In 1978 Elbakyan met Hrachia Ghaplanyan, People’s Artist of USSR and artistic director of Sundukyan State Academic Theatre of Yerevan. For Elbakyan it was a turning point in choosing his career. Hrachia Ghaplanyan invited Elbakyan right away to study at Acting Theater-Studio of Yerevan State Theater after Gabriel Sundukyan as a sophomore student. Elbakyan was enrolled in People’s Artist of USSR Khoren Abrahamayn’s department. In 1980 Elbakyan graduated from the studio and in his graduation work he played the leading role of Zimzimov in G. Sundukyan’s “Pepo” play.

== Theatre ==

- 1980-1982 Elbakyan was the leading actor of Sundukyan State Academic Theatre of Yerevan.
- 1982-1984 – leading actor of Yerevan Experimental Theatre.
- 1984-1990 – leading actor of Yerevan Theatre of Young Spectator.
- 1985-1991 – studied at Yerevan Institute of Fine Arts and Theatre, majored in “Production Art” and received title of “Theatrical Director”.
- In 1985 Elbakyan was awarded Lenin Komsomol Prize for great achievements in arts.
- In 1985 Elbakyan took part in the XII World Festival of Youth and Students as a delegate from Armenia. Elbakyan was an honorable flag bearer of Armenian delegation.
- 1990 Elbakyan founded his own Theatre “13” where he was a director, an actor and artistic director. The first President of Armenia Levon Ter-Petrossian was present at the opening ceremony of Theater “13”.
- 1995-1996 – along with People’s Artists of Armenia Guzh Manukyan, Levon Tukhikyan, Vladimir Msryan Arthur Elbakyan founded ‘“Theatre Foundation”’.

== Television ==

- 1993-1995 - Elbakyan started It's Majesty Theater and Meetings television shows on National Television Channel of Armenia.

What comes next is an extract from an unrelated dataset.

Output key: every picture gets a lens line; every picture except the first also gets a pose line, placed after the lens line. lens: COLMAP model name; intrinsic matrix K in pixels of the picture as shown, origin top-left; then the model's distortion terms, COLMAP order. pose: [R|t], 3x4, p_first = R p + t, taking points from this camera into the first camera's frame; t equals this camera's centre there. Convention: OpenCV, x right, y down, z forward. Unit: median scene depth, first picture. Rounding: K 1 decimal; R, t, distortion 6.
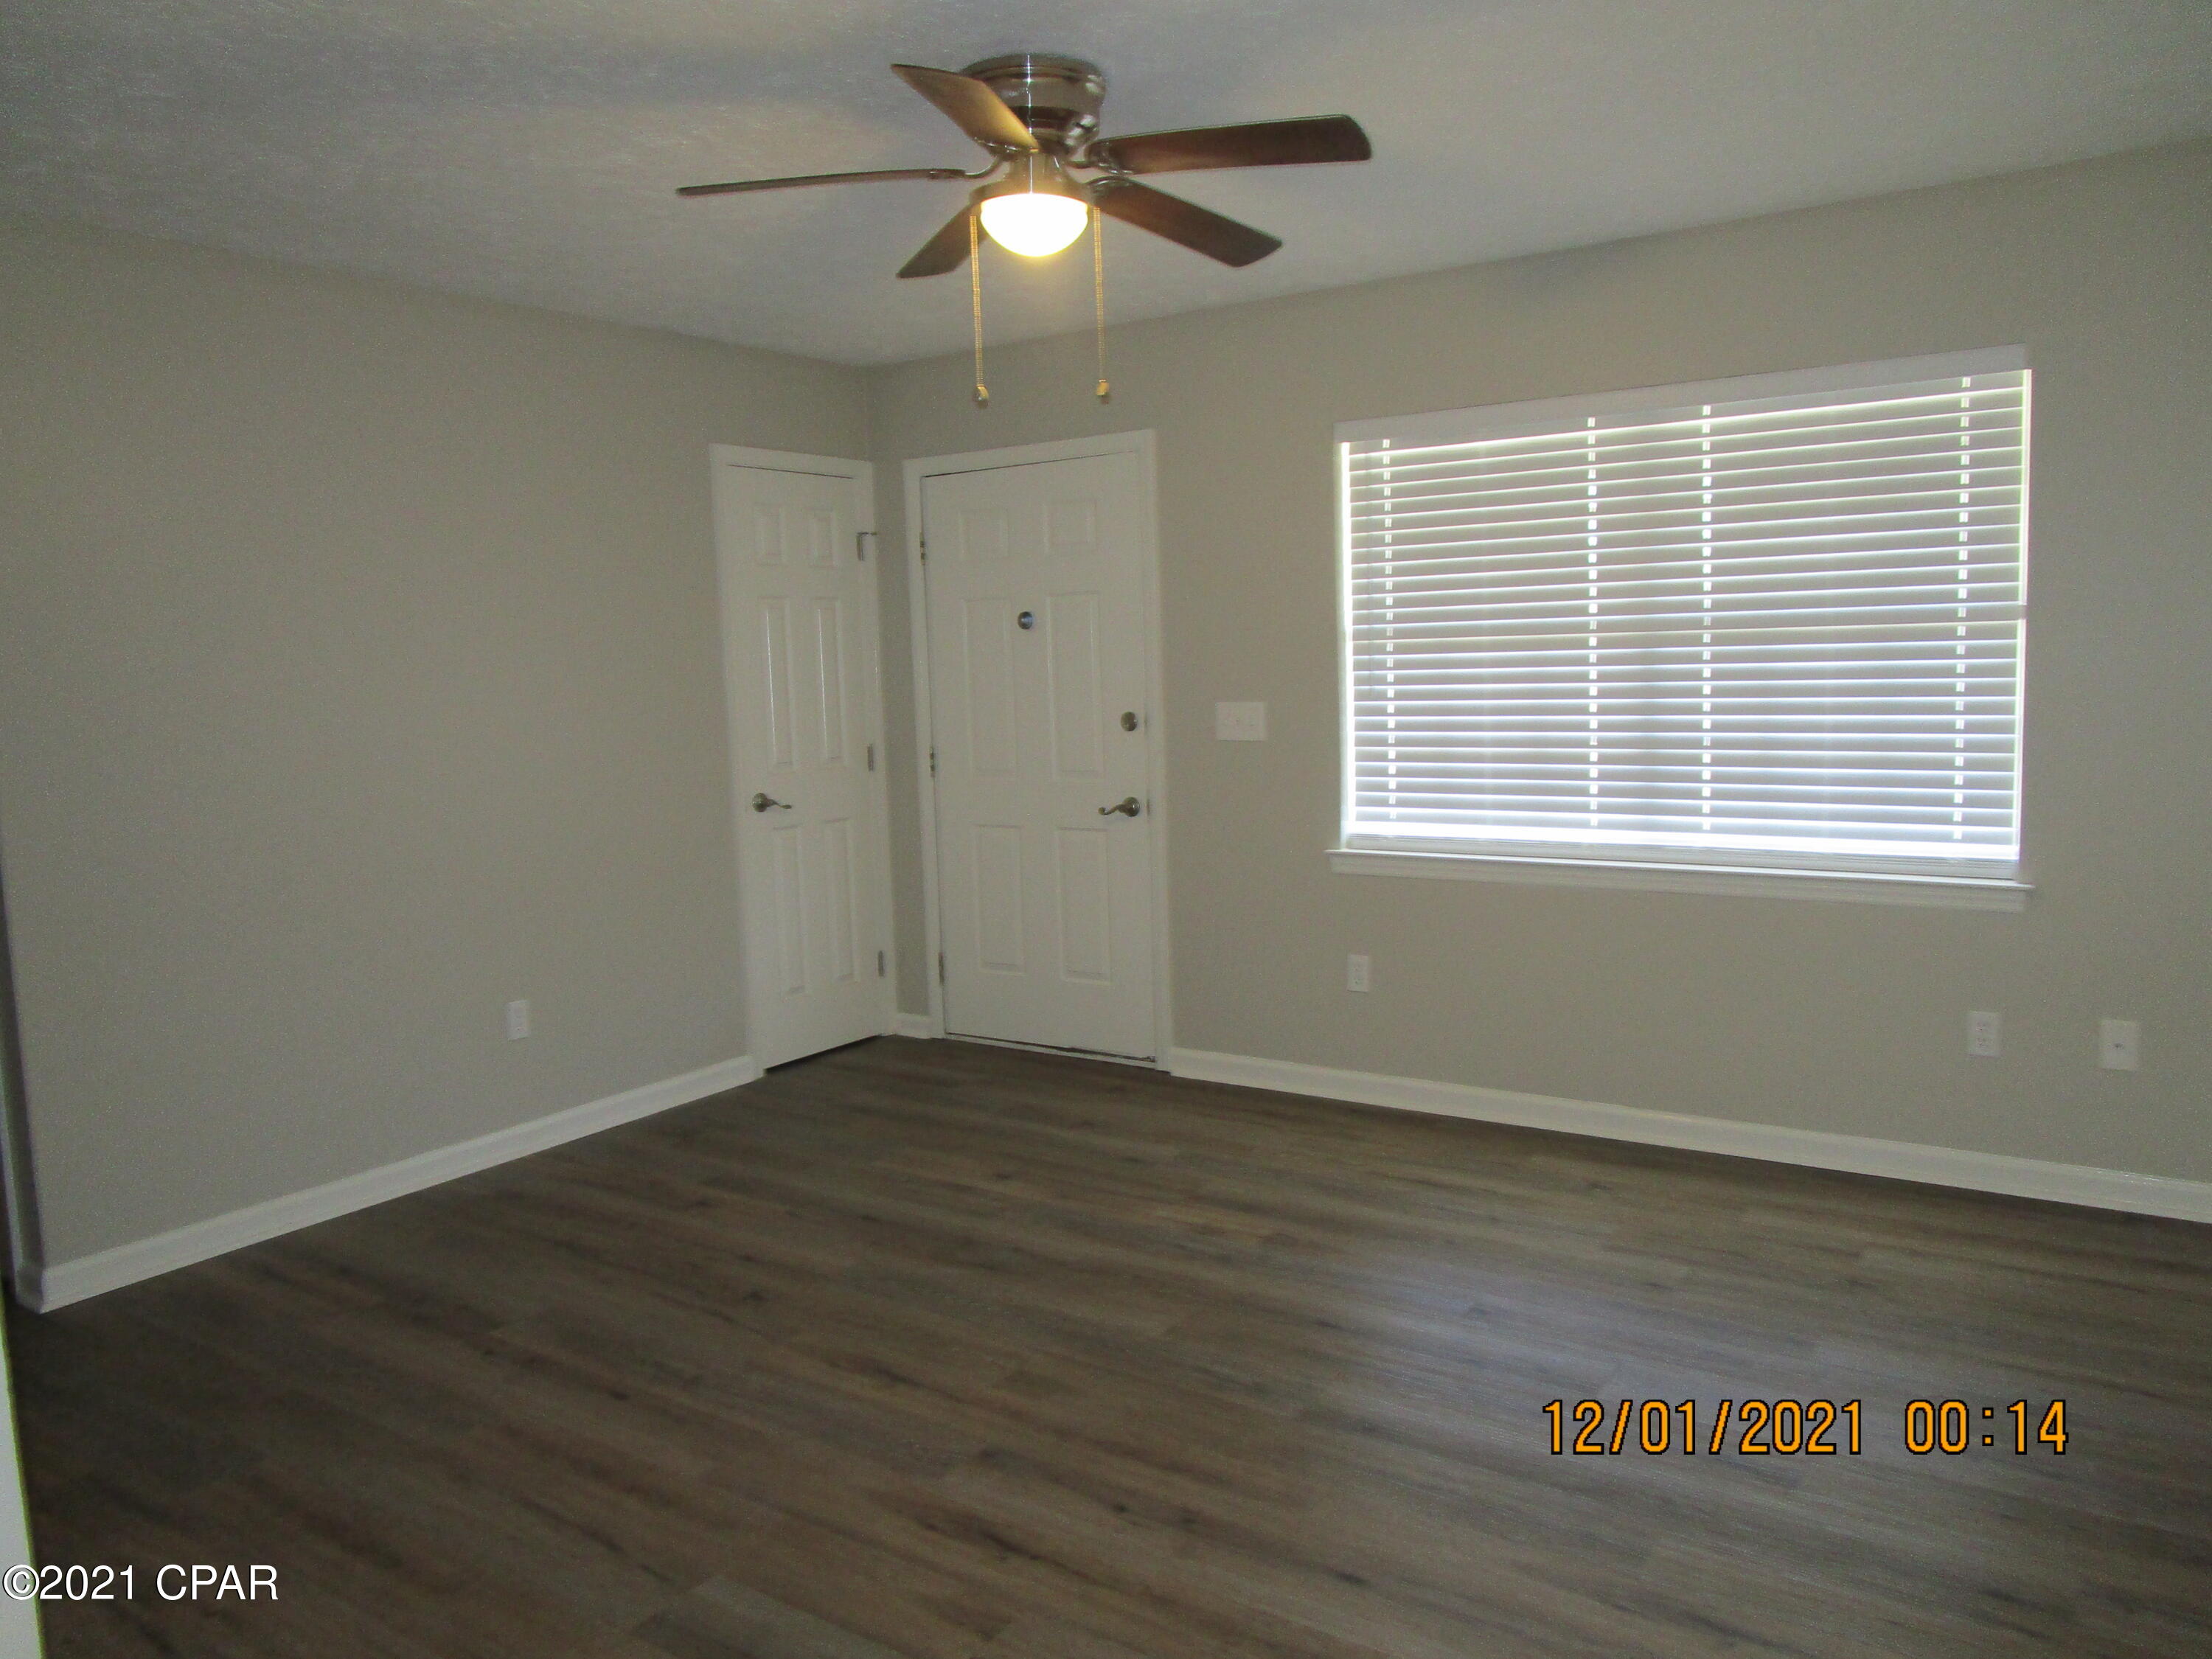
lens RADIAL K [[1571.7, 0, 1100.0], [0, 1571.7, 816.8], [0, 0, 1]] dist [-0.024113, 0.008001]
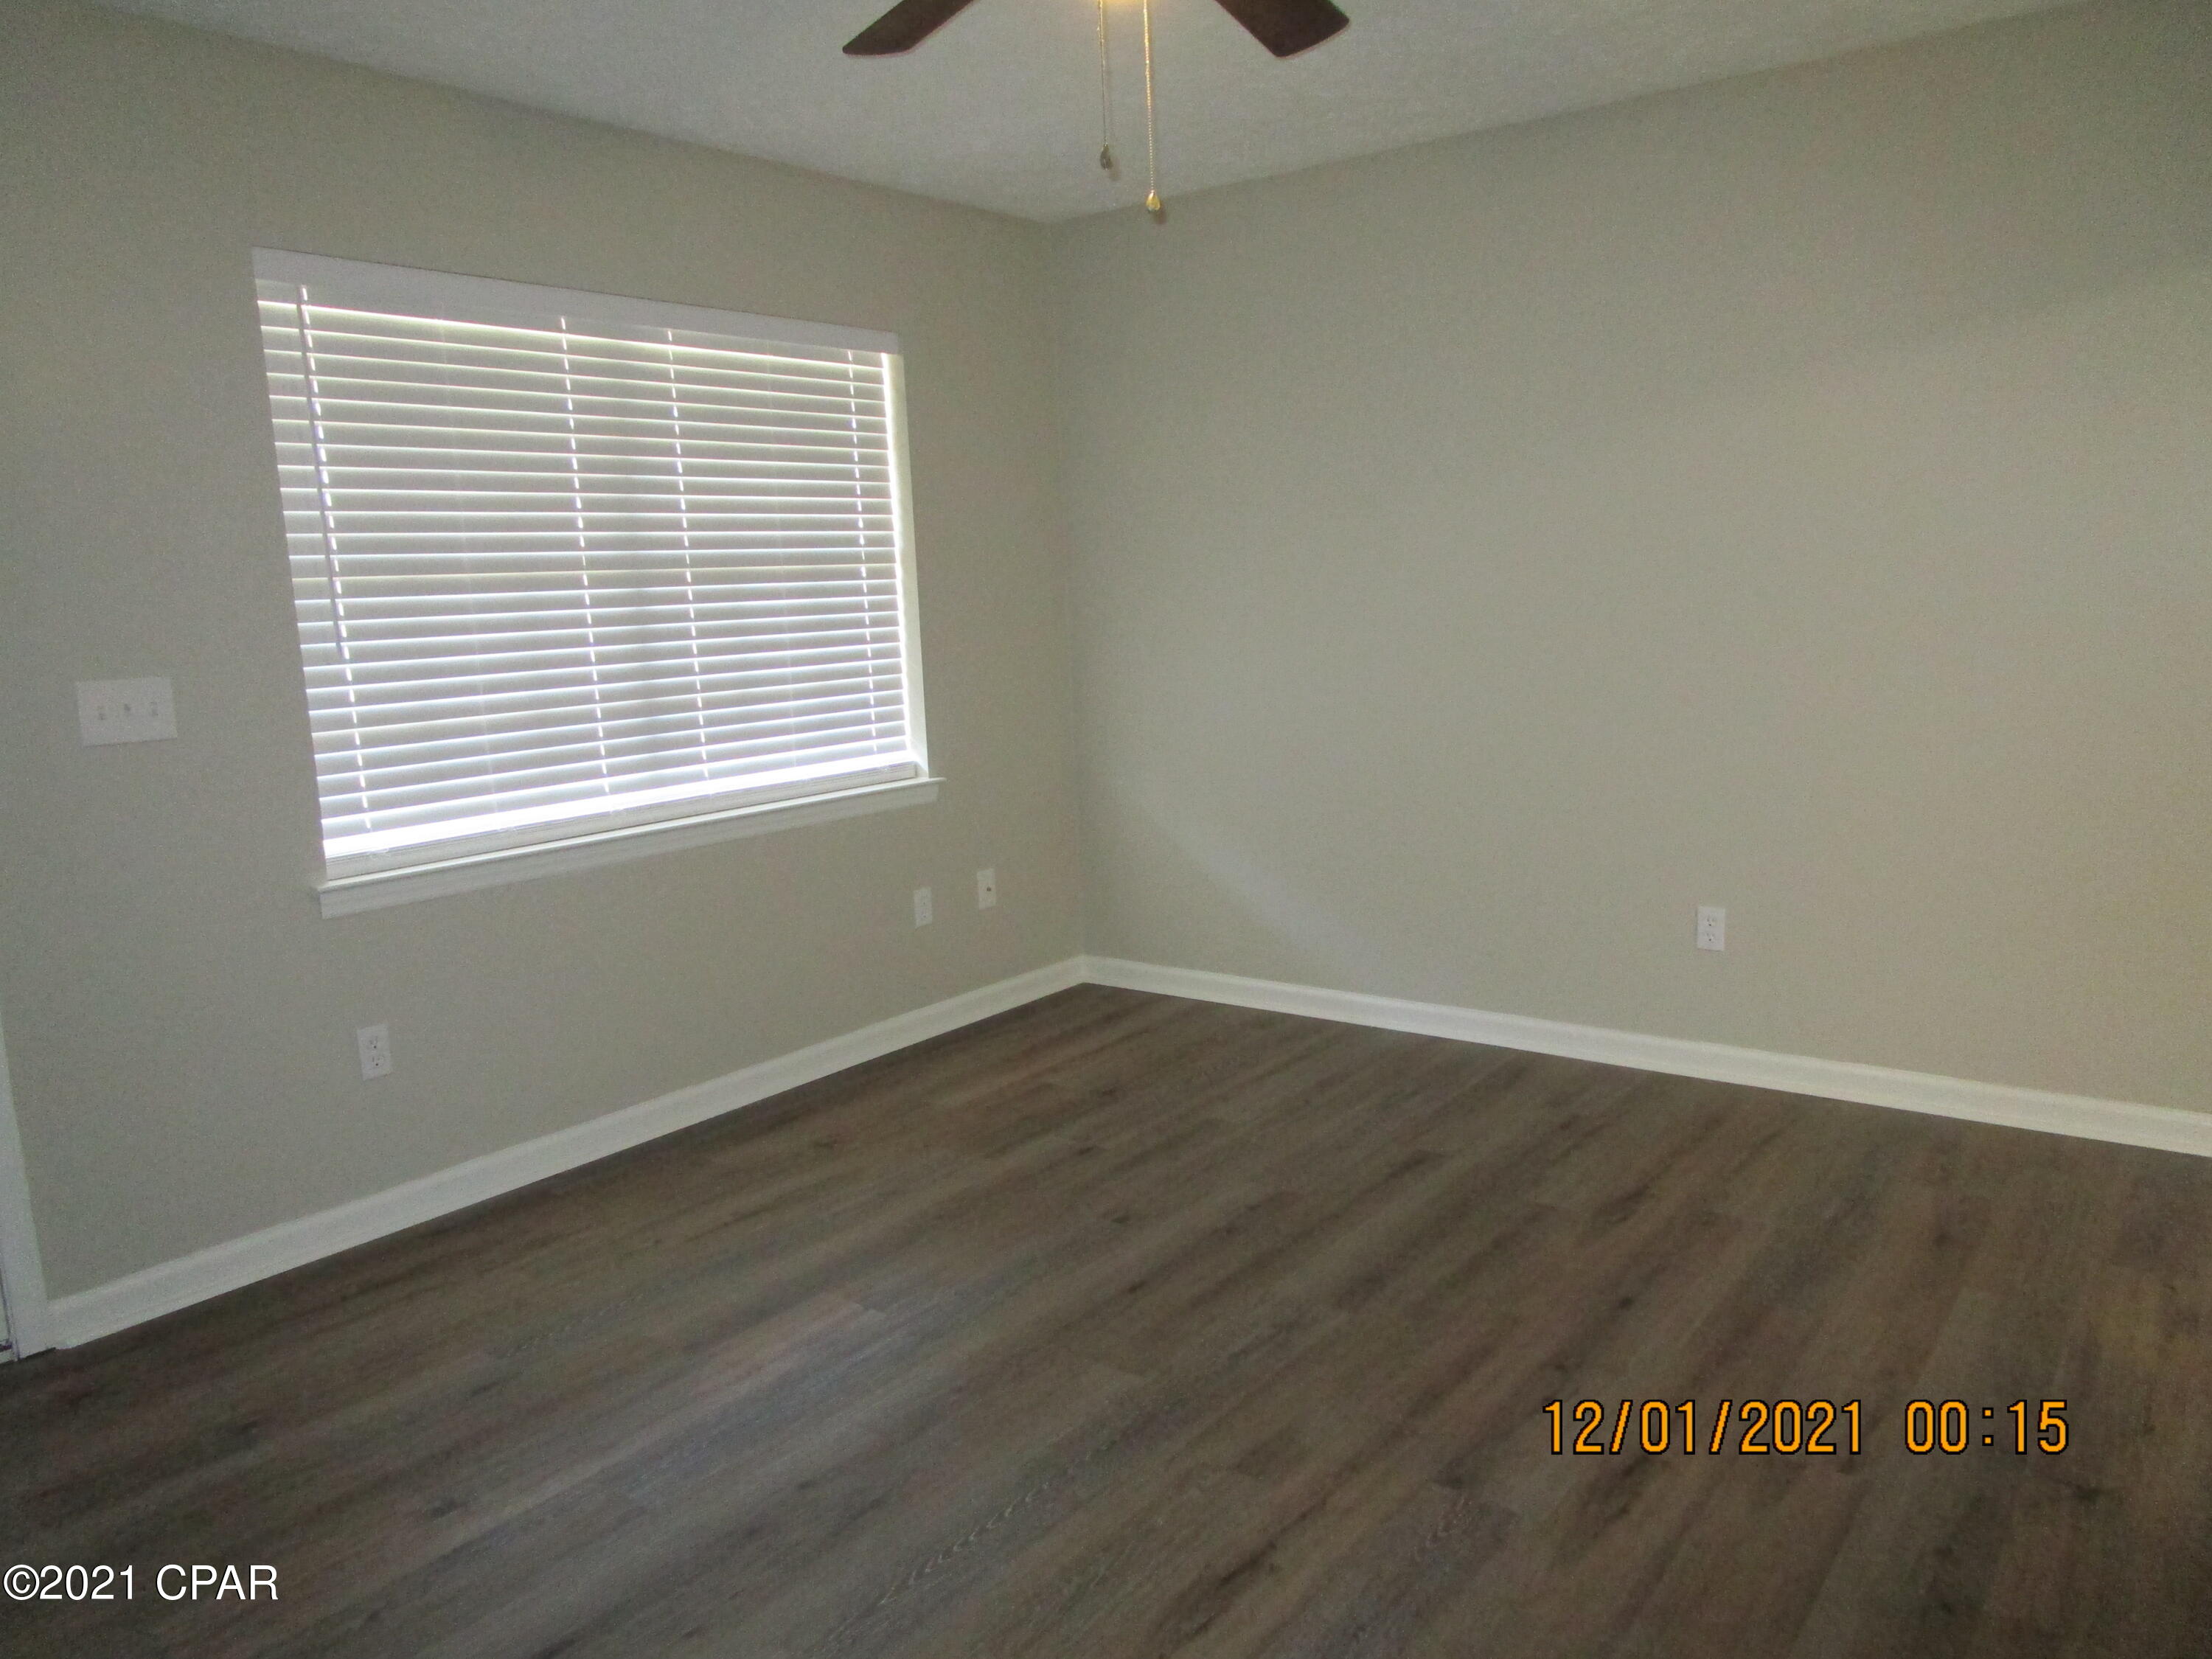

Among the guests of the shows were the first president of Armenia Levon Ter-Petrosian, politician Zurab Zhvania, also such celebrity couples as Gohar Gasparyan and Tigran Levonyan, Syuzan Margaryan and Hrachya Harutyunyan and their daughter Sirusho.
- 1995-1996 – along with People’s Artists of Armenia Guzh Manukyan, Levon Tukhikyan, Vladimir Msryan Arthur Elbakyan founded ‘“Theatre Foundation”’.
- 1996-2000 – co-founder, vice-president of first independent television channel in Armenia "AR", author and anchor of numerous shows and documentaries, including Friday Nights I Can’t Sleep, Rendezvous.
- 1998 – Executive Producer of Humorous Radio Station “Armenian Radio” in Moscow, Russia.
- 1998-2000 – Special Correspondent of National Television Channel of Armenia in Moscow, Russia.

== Other ==

- 2002-2005 - advisor for London & Regional Properties in Russia and CIS countries.
- Since 2005 until now - author and director of films about various countries and cities – Israel, USA, Italy, London, Paris, Barcelona, etc.
- Arthur Elbakyan is a member of Theatre Worker’s Union of the Republic of Armenia since 1986.